C2orf81 is a human gene encoding protein c2orf81, which is predicted to have nuclear localization.
C2orf81's aliases are LOC388963 and hCG40743.[1] The gene spans from bases 74,414,176 to 74,421,591 on the minus (-) strand of chromosome 2, and contains 4 exons. The coding region is 2086 base pairs, and the protein sequence contains 615 amino acids.[2]
The protein encoded by c2orf81 is expressed highly in testis, kidneys, and about 18 other tissues in humans.[3] Disease states in which it is expressed include in gliomas, neoplasm, and lymphoma.[4]
Only a few mutations have been documented to occur in c2orf81. Three common missense mutations occur in the 3’ UTR and in the coding sequence which change serine to leucine in the protein. Nonsense mutations have been documented as well, occurring exclusively in the codon for proline.
The mRNA sequence contains and 2086 base pairs and 4 isoforms.
C2orf81 has a molecular weight of 66.6 kDa and its isoelectric point is 5.32.[5] It contains a high amount of prolines in the human protein and most mammalian homologs, but a higher amount of glutamic acid residues in non-mammalian vertebrate homologs.[6] C2orf81 has 4 isoforms and its most common isoform contains 615 amino acids. Isoforms 2 through 4 have 566, 520 and 588 amino acids respectively. C2orf81 is the only member of superfamily cl25621.[7]

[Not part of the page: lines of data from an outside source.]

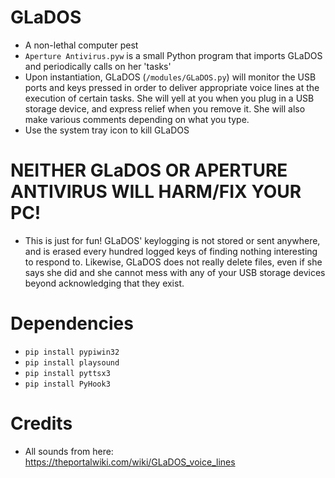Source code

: # GLaDOS
* A non-lethal computer pest
* `Aperture Antivirus.pyw` is a small Python program that imports GLaDOS and periodically calls on her 'tasks'
* Upon instantiation, GLaDOS (`/modules/GLaDOS.py`) will monitor the USB ports and keys pressed in order to deliver appropriate voice lines at the execution of certain tasks. She will yell at you when you plug in a USB storage device, and express relief when you remove it. She will also make various comments depending on what you type.
* Use the system tray icon to kill GLaDOS

# **NEITHER GLaDOS OR APERTURE ANTIVIRUS WILL HARM/FIX YOUR PC!**
* This is just for fun! GLaDOS' keylogging is not stored or sent anywhere, and is erased every hundred logged keys of finding nothing interesting to respond to. Likewise, GLaDOS does not really delete files, even if she says she did and she cannot mess with any of your USB storage devices beyond acknowledging that they exist. 

# Dependencies
- `pip install pypiwin32`
- `pip install playsound`
- `pip install pyttsx3`
- `pip install PyHook3`

# Credits
* All sounds from here: https://theportalwiki.com/wiki/GLaDOS_voice_lines
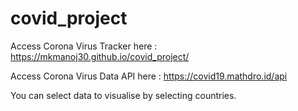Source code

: # covid_project

Access Corona Virus Tracker here : https://mkmanoj30.github.io/covid_project/

Access Corona Virus Data API here : https://covid19.mathdro.id/api

You can select data to visualise by selecting countries. 

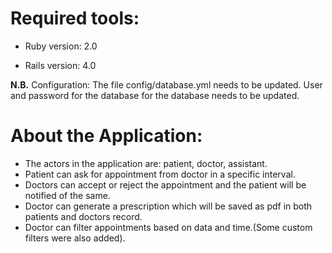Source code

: Required tools:
===============

* Ruby version: 2.0

* Rails version: 4.0


**N.B.** Configuration: The file config/database.yml needs to be updated. User and password for the database for the database needs to be updated.

About the Application:  
======================

* The actors in the application are: patient, doctor, assistant.  
* Patient can ask for appointment from doctor in a specific interval.  
* Doctors can accept or reject the appointment and the patient will be notified of the same.  
* Doctor can generate a prescription which will be saved as pdf in both patients and doctors record.  
* Doctor can filter appointments based on data and time.(Some custom filters were also added).
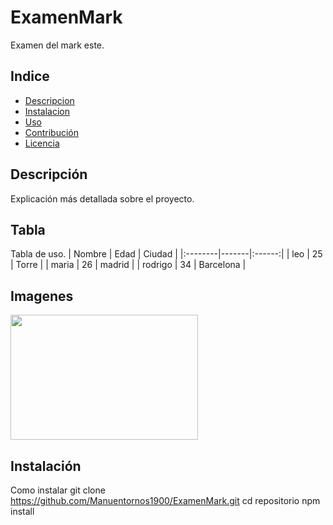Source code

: # ExamenMark
Examen del mark este.
## Indice
- [Descripcion](#descripcion)
- [Instalacion](#instalacion)
- [Uso](#uso)
- [Contribución](#contribución)
- [Licencia](#licencia)

## Descripción
Explicación más detallada sobre el proyecto.
## Tabla
Tabla de uso.
| Nombre | Edad | Ciudad |
|:--------|-------|:------:|
| leo    | 25    | Torre |
| maria  | 26    | madrid |
| rodrigo | 34   | Barcelona |
## Imagenes
<img src="https://cdn.pixabay.com/photo/2017/06/04/23/57/stem-2372543_640.png" width="300" height="200">

## Instalación
Como instalar
git clone https://github.com/Manuentornos1900/ExamenMark.git
cd repositorio 
npm install
 
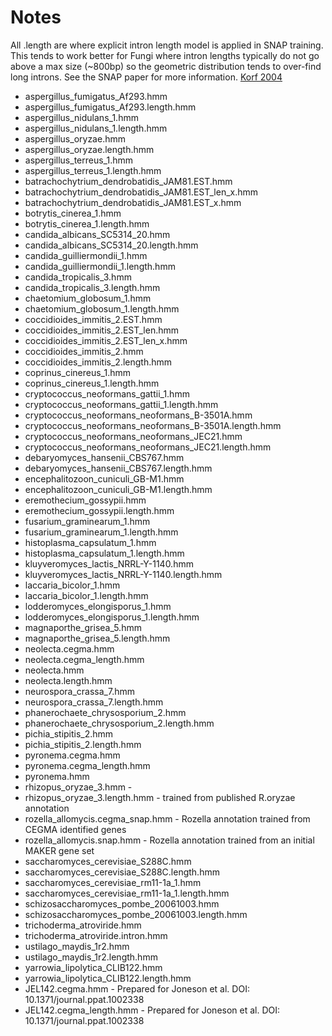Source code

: Notes
======
All .length are where explicit intron length model is applied in SNAP training. This tends to work better for Fungi where intron lengths
typically do not go above a max size (~800bp) so the geometric distribution tends to over-find long introns.
See the SNAP paper for more information. [Korf 2004](http://www.biomedcentral.com/1471-2105/5/59 "Korf 2004")

+ aspergillus_fumigatus_Af293.hmm
+ aspergillus_fumigatus_Af293.length.hmm
+ aspergillus_nidulans_1.hmm
+ aspergillus_nidulans_1.length.hmm
+ aspergillus_oryzae.hmm
+ aspergillus_oryzae.length.hmm
+ aspergillus_terreus_1.hmm
+ aspergillus_terreus_1.length.hmm
+ batrachochytrium_dendrobatidis_JAM81.EST.hmm
+ batrachochytrium_dendrobatidis_JAM81.EST_len_x.hmm
+ batrachochytrium_dendrobatidis_JAM81.EST_x.hmm
+ botrytis_cinerea_1.hmm
+ botrytis_cinerea_1.length.hmm
+ candida_albicans_SC5314_20.hmm
+ candida_albicans_SC5314_20.length.hmm
+ candida_guilliermondii_1.hmm
+ candida_guilliermondii_1.length.hmm
+ candida_tropicalis_3.hmm
+ candida_tropicalis_3.length.hmm
+ chaetomium_globosum_1.hmm
+ chaetomium_globosum_1.length.hmm
+ coccidioides_immitis_2.EST.hmm
+ coccidioides_immitis_2.EST_len.hmm
+ coccidioides_immitis_2.EST_len_x.hmm
+ coccidioides_immitis_2.hmm
+ coccidioides_immitis_2.length.hmm
+ coprinus_cinereus_1.hmm
+ coprinus_cinereus_1.length.hmm
+ cryptococcus_neoformans_gattii_1.hmm
+ cryptococcus_neoformans_gattii_1.length.hmm
+ cryptococcus_neoformans_neoformans_B-3501A.hmm
+ cryptococcus_neoformans_neoformans_B-3501A.length.hmm
+ cryptococcus_neoformans_neoformans_JEC21.hmm
+ cryptococcus_neoformans_neoformans_JEC21.length.hmm
+ debaryomyces_hansenii_CBS767.hmm
+ debaryomyces_hansenii_CBS767.length.hmm
+ encephalitozoon_cuniculi_GB-M1.hmm
+ encephalitozoon_cuniculi_GB-M1.length.hmm
+ eremothecium_gossypii.hmm
+ eremothecium_gossypii.length.hmm
+ fusarium_graminearum_1.hmm
+ fusarium_graminearum_1.length.hmm
+ histoplasma_capsulatum_1.hmm
+ histoplasma_capsulatum_1.length.hmm
+ kluyveromyces_lactis_NRRL-Y-1140.hmm
+ kluyveromyces_lactis_NRRL-Y-1140.length.hmm
+ laccaria_bicolor_1.hmm
+ laccaria_bicolor_1.length.hmm
+ lodderomyces_elongisporus_1.hmm
+ lodderomyces_elongisporus_1.length.hmm
+ magnaporthe_grisea_5.hmm
+ magnaporthe_grisea_5.length.hmm
+ neolecta.cegma.hmm
+ neolecta.cegma_length.hmm
+ neolecta.hmm
+ neolecta.length.hmm
+ neurospora_crassa_7.hmm
+ neurospora_crassa_7.length.hmm
+ phanerochaete_chrysosporium_2.hmm
+ phanerochaete_chrysosporium_2.length.hmm
+ pichia_stipitis_2.hmm
+ pichia_stipitis_2.length.hmm
+ pyronema.cegma.hmm
+ pyronema.cegma_length.hmm
+ pyronema.hmm
+ rhizopus_oryzae_3.hmm - 
+ rhizopus_oryzae_3.length.hmm  - trained from published R.oryzae annotation
+ rozella_allomycis.cegma_snap.hmm - Rozella annotation trained from CEGMA identified genes
+ rozella_allomycis.snap.hmm - Rozella annotation trained from an initial MAKER gene set
+ saccharomyces_cerevisiae_S288C.hmm
+ saccharomyces_cerevisiae_S288C.length.hmm
+ saccharomyces_cerevisiae_rm11-1a_1.hmm
+ saccharomyces_cerevisiae_rm11-1a_1.length.hmm
+ schizosaccharomyces_pombe_20061003.hmm
+ schizosaccharomyces_pombe_20061003.length.hmm
+ trichoderma_atroviride.hmm
+ trichoderma_atroviride.intron.hmm
+ ustilago_maydis_1r2.hmm
+ ustilago_maydis_1r2.length.hmm
+ yarrowia_lipolytica_CLIB122.hmm
+ yarrowia_lipolytica_CLIB122.length.hmm
+ JEL142.cegma.hmm - Prepared for Joneson et al. DOI: 10.1371/journal.ppat.1002338
+ JEL142.cegma_length.hmm - Prepared for Joneson et al. DOI: 10.1371/journal.ppat.1002338
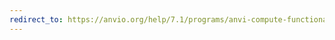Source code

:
 ```yaml
---
redirect_to: https://anvio.org/help/7.1/programs/anvi-compute-functional-enrichment-across-genomes
---
```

Domain of unknown function (DUF) 4639 is unique to the c2orf81 protein and is conserved in eukaryotes.[8] DUF 4639 spans from amino acid 17 to the end of the protein in human c2orf81.

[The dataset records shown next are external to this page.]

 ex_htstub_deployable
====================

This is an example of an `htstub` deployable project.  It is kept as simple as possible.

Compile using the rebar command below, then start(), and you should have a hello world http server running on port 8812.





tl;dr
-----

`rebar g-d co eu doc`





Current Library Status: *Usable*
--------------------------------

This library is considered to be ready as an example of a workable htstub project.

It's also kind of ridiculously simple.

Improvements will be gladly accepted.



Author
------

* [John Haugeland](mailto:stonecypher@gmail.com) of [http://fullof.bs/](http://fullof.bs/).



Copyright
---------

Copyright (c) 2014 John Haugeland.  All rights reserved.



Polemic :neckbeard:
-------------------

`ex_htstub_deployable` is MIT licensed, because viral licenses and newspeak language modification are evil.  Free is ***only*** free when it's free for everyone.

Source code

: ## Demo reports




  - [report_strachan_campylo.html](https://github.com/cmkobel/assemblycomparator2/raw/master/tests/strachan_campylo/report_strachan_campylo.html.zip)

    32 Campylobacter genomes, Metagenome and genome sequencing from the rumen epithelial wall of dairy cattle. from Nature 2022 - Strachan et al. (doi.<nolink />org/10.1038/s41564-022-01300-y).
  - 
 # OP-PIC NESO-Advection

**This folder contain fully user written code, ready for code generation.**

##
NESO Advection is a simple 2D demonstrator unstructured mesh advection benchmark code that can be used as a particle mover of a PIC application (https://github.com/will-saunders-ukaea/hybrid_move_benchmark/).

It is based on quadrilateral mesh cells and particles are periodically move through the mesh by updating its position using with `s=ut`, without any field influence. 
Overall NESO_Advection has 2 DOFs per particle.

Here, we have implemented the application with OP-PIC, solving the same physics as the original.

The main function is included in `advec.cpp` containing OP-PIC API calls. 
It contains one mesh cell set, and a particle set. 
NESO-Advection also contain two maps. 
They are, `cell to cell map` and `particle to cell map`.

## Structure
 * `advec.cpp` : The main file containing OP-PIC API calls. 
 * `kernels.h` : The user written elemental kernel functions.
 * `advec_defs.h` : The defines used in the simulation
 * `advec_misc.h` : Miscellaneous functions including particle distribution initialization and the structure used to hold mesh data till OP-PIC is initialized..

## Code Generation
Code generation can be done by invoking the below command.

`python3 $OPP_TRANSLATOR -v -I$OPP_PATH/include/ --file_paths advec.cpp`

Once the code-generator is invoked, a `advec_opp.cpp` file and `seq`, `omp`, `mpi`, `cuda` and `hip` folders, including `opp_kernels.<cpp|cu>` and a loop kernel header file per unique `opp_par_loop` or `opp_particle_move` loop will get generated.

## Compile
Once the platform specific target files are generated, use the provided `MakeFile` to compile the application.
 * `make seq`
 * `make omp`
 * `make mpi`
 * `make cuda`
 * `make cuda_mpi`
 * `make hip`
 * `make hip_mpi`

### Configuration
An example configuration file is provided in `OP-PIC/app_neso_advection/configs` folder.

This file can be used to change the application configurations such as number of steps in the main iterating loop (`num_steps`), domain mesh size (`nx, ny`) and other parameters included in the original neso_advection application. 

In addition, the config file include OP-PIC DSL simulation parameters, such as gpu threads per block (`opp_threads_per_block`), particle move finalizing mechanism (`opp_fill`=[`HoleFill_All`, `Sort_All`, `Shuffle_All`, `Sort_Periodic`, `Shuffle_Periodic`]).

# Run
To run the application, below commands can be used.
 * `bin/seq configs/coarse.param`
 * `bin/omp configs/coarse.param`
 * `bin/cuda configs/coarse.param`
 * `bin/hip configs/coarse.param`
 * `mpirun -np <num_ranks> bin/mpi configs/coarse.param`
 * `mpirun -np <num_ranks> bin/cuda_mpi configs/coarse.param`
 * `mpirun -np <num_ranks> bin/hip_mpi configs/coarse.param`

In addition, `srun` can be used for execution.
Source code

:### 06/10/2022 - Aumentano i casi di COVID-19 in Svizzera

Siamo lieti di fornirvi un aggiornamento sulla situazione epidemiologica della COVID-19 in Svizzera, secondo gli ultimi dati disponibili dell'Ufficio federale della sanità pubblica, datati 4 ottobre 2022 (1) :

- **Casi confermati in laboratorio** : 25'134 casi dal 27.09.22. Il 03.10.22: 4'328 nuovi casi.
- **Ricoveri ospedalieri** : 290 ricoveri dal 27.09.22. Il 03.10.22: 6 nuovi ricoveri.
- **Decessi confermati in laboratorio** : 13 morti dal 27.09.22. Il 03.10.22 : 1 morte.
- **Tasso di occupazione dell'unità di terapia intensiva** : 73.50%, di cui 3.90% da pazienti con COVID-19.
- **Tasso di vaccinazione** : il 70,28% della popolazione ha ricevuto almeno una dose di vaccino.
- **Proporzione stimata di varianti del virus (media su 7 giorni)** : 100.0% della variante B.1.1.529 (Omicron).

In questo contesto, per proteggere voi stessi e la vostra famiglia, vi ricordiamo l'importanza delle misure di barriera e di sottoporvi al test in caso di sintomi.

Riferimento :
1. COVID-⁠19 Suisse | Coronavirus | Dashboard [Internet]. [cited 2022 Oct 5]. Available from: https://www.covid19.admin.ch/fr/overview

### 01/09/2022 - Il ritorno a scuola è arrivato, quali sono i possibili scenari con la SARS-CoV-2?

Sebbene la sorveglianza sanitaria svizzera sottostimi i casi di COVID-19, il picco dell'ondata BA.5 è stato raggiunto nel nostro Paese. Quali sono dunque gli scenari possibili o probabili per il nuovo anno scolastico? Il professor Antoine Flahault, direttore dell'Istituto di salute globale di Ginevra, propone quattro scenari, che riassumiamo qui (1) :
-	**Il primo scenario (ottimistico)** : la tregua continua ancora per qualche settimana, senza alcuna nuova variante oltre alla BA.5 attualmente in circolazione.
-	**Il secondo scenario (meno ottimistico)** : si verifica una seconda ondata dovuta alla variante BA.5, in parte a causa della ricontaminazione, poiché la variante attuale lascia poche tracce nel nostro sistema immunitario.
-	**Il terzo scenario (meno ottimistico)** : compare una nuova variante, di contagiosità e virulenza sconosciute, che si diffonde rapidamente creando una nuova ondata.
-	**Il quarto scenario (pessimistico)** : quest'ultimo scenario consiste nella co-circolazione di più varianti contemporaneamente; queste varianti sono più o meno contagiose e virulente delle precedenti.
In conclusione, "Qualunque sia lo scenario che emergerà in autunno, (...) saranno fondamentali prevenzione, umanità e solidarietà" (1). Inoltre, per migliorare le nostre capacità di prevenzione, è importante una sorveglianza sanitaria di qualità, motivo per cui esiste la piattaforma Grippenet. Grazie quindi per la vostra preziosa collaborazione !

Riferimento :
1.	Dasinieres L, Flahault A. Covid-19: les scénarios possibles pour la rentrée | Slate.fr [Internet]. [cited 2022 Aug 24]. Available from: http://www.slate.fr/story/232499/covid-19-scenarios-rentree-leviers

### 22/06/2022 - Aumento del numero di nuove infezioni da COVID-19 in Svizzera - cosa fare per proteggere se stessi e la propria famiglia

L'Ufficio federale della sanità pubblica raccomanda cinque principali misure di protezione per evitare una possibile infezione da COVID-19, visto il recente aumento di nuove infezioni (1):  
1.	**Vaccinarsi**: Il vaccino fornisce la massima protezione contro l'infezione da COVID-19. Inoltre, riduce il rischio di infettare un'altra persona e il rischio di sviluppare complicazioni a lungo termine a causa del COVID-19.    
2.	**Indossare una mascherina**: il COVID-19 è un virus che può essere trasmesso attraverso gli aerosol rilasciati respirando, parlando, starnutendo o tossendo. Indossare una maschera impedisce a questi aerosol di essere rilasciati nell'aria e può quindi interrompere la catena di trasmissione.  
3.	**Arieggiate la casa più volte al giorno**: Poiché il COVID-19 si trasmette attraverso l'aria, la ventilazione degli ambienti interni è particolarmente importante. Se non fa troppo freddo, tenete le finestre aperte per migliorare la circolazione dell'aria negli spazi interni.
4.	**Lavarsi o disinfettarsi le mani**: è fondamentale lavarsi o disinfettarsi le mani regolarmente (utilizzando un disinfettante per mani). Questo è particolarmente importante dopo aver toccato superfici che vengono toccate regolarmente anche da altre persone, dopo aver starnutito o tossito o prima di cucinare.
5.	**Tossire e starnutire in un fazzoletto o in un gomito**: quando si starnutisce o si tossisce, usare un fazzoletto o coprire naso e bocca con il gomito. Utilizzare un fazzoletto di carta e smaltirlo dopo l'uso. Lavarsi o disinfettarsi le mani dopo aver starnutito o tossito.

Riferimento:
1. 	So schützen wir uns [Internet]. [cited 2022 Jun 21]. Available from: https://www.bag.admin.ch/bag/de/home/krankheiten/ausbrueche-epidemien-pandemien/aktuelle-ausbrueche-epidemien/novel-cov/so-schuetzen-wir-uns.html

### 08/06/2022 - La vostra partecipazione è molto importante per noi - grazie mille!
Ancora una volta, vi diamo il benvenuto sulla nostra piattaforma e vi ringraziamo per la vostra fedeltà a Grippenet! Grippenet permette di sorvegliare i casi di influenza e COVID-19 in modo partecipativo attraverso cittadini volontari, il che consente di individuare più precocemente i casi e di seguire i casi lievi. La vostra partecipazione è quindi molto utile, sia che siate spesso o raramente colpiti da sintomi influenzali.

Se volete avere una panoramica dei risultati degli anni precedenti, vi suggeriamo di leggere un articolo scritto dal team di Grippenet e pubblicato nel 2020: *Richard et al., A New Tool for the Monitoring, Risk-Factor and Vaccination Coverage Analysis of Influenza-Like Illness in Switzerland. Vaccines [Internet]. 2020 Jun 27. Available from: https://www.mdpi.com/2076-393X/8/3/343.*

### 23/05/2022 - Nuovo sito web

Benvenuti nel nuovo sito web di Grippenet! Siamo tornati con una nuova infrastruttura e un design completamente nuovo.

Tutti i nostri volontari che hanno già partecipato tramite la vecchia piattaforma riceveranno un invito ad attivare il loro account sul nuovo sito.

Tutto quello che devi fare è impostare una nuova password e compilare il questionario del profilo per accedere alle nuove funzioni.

C2orf81 is primarily predicted to be nuclear, but potentially also cytoplasmic and mitochondrial.[9]
C2orf81 protein is predicted to interact highly with enoyl-CoA hydratase and hydroxyacyl-CoA dehydrogenase, based on textmining and database searches.[10] Other predicted interacting proteins are acetyl-CoA carboxylases A and B, glycine dehydrogenase, 3-oxoacid CoA transferase 2.
The c2orf81 is composed mainly of alpha helices. It contains fewer beta pleated sheets, turns, and coils.[11]
Despite consisting almost entirely of domain of unknown function, the c2orf81 gene has been analyzed in a study of sites prone to DNA methylation. Another study found the gene c2orf81 to overlap with other genes.[12] Genes from its loci have been related to Alstrom syndrome, cleft palate, neurodevelopmental delays, macrocephaly, and Perry syndrome.
In human c2orf81, phosphorylation is expected to be undergone only in serines, but not in any threonines or tyrosines.[13] O-linked glycosylation is predicted to occur at 3 sites toward the C-terminus.[14] These sites are well-conserved in all homologs. C2orf81 contains one potential SUMOylation site towards the end of the protein with the sequence GKAE.[15]
C2orf81 was found to have one paralog, Homo sapiens BAC clone RP11-523H20.[16]
The c2orf81 protein is conserved highly in primates and other mammals, but less so in non-mammalian vertebrates. Its most distant homolog is in the Asian swamp eel.[17] Below is a table showing homologs of c2orf81 and their date of divergence and percent identity to the c2orf81 protein sequence.
Bonobo | 6.4 | 99% | |
Gorilla | 8.61 | 94% | |
Orangutan | 15.2 | 95% | |
Macaque | 28.1 | 92% | |
Lemur | 82 | 72% | |
Mouse | 88 | 52% | |
Minke whale | 94 | 69% | |
Cow | 94 | 66% | |
Pig | 94 | 64% | |
Chinese softshell turtle | 320 | 69% | |
Ostrich | 320 | 62% | |
American golden eagle | 320 | 42% | |
Asian swamp eel | 432 | 35% |
C2orf81 has evolved quickly over time.[18] The N-terminus of the protein has evolved less quickly than the rest of the protein.